• THE TASK: This task requires every entry to be set down again exactly.

• Stored dataset items:
____________________

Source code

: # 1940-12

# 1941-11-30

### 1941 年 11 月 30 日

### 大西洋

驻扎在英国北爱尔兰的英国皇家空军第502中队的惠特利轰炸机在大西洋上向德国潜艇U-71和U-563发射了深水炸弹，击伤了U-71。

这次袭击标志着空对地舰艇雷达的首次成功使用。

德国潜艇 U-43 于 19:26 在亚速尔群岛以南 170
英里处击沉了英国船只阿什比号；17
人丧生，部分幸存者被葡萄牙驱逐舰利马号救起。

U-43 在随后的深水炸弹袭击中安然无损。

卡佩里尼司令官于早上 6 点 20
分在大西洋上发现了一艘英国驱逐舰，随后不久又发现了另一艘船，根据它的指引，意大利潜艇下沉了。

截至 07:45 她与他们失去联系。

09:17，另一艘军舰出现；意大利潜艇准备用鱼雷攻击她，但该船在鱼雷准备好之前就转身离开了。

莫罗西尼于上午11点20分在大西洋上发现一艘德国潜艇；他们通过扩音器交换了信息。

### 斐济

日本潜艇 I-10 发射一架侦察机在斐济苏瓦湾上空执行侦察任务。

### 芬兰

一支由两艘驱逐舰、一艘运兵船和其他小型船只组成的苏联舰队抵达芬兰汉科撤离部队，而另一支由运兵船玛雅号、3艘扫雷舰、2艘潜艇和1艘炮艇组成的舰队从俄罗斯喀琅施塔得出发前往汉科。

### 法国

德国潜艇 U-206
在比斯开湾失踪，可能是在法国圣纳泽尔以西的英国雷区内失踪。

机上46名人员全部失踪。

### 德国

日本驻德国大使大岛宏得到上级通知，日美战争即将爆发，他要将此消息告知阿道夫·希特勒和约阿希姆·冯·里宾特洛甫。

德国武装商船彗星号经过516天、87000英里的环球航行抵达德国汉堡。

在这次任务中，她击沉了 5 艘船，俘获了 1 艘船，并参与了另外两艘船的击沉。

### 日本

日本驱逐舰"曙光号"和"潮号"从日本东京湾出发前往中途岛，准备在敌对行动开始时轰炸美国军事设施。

____________________

• RESPONSE:
Source code

: # 1940-12

# 1941-11-30

### 1941 年 11 月 30 日

### 大西洋

驻扎在英国北爱尔兰的英国皇家空军第502中队的惠特利轰炸机在大西洋上向德国潜艇U-71和U-563发射了深水炸弹，击伤了U-71。

这次袭击标志着空对地舰艇雷达的首次成功使用。

德国潜艇 U-43 于 19:26 在亚速尔群岛以南 170
英里处击沉了英国船只阿什比号；17
人丧生，部分幸存者被葡萄牙驱逐舰利马号救起。

U-43 在随后的深水炸弹袭击中安然无损。

卡佩里尼司令官于早上 6 点 20
分在大西洋上发现了一艘英国驱逐舰，随后不久又发现了另一艘船，根据它的指引，意大利潜艇下沉了。

截至 07:45 她与他们失去联系。

09:17，另一艘军舰出现；意大利潜艇准备用鱼雷攻击她，但该船在鱼雷准备好之前就转身离开了。

莫罗西尼于上午11点20分在大西洋上发现一艘德国潜艇；他们通过扩音器交换了信息。

### 斐济

日本潜艇 I-10 发射一架侦察机在斐济苏瓦湾上空执行侦察任务。

### 芬兰

一支由两艘驱逐舰、一艘运兵船和其他小型船只组成的苏联舰队抵达芬兰汉科撤离部队，而另一支由运兵船玛雅号、3艘扫雷舰、2艘潜艇和1艘炮艇组成的舰队从俄罗斯喀琅施塔得出发前往汉科。

### 法国

德国潜艇 U-206
在比斯开湾失踪，可能是在法国圣纳泽尔以西的英国雷区内失踪。

机上46名人员全部失踪。

### 德国

日本驻德国大使大岛宏得到上级通知，日美战争即将爆发，他要将此消息告知阿道夫·希特勒和约阿希姆·冯·里宾特洛甫。

德国武装商船彗星号经过516天、87000英里的环球航行抵达德国汉堡。

在这次任务中，她击沉了 5 艘船，俘获了 1 艘船，并参与了另外两艘船的击沉。

### 日本

日本驱逐舰"曙光号"和"潮号"从日本东京湾出发前往中途岛，准备在敌对行动开始时轰炸美国军事设施。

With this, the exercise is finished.